Afbeelding tegoed: ESA
Planeetjagers hebben meer dan 30 sterren gevonden met gasreuzen in een krappe baan. Het is te warm voor hen om zich in hun krappe baan te vormen; in plaats daarvan wordt aangenomen dat ze verder naar buiten zijn gevormd en vervolgens langzaam door materiaal in het nieuwe sterrenstelsel in de ster zijn geduwd. In sommige gevallen wordt de planeet door de ster opgeslokt, terwijl de planeet soms de vroege planetaire schijf van materiaal verteert en overleeft.
Van de eerste 100 sterren die planeten bevatten, herbergen meer dan 30 sterren een Jupiter-achtige wereld in een baan kleiner dan die van Mercurius, die binnen enkele dagen rond zijn ster zoeft (in tegenstelling tot ons zonnestelsel waar Jupiter 12 jaar in een baan om de aarde draait) de zon). Dergelijke nauwe banen zijn het resultaat van een race tussen een ontluikende gasreus en een pasgeboren ster. In de uitgave van 10 oktober 2003 van The Astrophysical Journal Letters lieten astronomen Myron Lecar en Dimitar Sasselov zien wat deze race beïnvloedt. Ze ontdekten dat planeetvorming een wedstrijd is, waarbij een groeiende planeet moet vechten om te overleven, anders wordt ze opgeslokt door de ster die haar aanvankelijk voedde.

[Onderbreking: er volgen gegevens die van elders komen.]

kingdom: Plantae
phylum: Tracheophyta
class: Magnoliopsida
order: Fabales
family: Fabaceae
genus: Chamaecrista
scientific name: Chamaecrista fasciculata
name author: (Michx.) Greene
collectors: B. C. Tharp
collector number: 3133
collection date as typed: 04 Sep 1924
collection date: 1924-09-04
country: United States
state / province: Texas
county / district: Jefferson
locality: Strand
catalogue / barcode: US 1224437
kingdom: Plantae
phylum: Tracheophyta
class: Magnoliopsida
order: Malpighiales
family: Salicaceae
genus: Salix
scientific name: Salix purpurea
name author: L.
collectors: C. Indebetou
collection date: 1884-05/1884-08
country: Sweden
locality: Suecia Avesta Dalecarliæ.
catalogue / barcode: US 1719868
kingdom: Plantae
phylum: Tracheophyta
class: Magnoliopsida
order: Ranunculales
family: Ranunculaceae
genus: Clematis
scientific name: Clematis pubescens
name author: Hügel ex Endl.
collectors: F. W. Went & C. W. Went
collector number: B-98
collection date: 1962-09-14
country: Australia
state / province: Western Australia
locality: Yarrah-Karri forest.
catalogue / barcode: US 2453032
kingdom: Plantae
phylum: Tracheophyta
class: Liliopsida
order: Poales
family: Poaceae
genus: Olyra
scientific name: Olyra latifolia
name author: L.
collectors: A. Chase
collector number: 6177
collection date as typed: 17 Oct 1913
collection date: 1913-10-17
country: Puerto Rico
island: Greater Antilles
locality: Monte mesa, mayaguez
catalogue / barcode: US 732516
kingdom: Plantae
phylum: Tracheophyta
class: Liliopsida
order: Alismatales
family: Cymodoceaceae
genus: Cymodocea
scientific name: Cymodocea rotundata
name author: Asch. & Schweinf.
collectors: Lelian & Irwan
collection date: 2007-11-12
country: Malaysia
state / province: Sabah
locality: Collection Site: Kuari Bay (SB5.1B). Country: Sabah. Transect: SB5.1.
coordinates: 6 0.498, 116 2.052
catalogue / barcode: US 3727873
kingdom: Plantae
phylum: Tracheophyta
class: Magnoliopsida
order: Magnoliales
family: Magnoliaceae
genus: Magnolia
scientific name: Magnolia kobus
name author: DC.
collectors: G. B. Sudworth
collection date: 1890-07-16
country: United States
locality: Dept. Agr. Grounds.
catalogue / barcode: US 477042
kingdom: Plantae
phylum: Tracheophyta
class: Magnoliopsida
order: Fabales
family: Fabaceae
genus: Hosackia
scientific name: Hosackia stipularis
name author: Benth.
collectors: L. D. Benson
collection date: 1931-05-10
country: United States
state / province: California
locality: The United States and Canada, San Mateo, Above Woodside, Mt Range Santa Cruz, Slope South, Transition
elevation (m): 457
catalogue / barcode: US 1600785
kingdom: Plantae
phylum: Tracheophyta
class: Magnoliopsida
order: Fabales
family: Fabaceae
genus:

'Het eindspel is een race tussen de ster en zijn gigantische planeet', zegt Sasselov. "In sommige systemen wint en overleeft de planeet, maar in andere systemen verliest de planeet de race en wordt hij opgegeten door de ster."
Hoewel werelden ter grootte van Jupiter ongelooflijk dicht bij hun moedersterren zijn gevonden, hadden zulke gigantische planeten zich op hun huidige locaties niet kunnen vormen. De ovenachtige hitte van de nabije ster en het gebrek aan grondstoffen zou verhinderen dat een grote planeet zou samenvloeien. 'Het is een slechte buurt om gasreuzen te vormen', zegt Lecar. 'Maar we vinden veel planeten ter grootte van Jupiter in zulke buurten. Uitleggen hoe ze daar terecht zijn gekomen, is een uitdaging. ”
Theoretici berekenen dat zogenaamde "hete Jupiters" zich verder naar buiten moeten vormen in de schijf van gas en stof rond de nieuwe ster en vervolgens naar binnen moeten migreren. Een uitdaging is om de migratie van de planeet te stoppen voordat deze in de ster spiraalt.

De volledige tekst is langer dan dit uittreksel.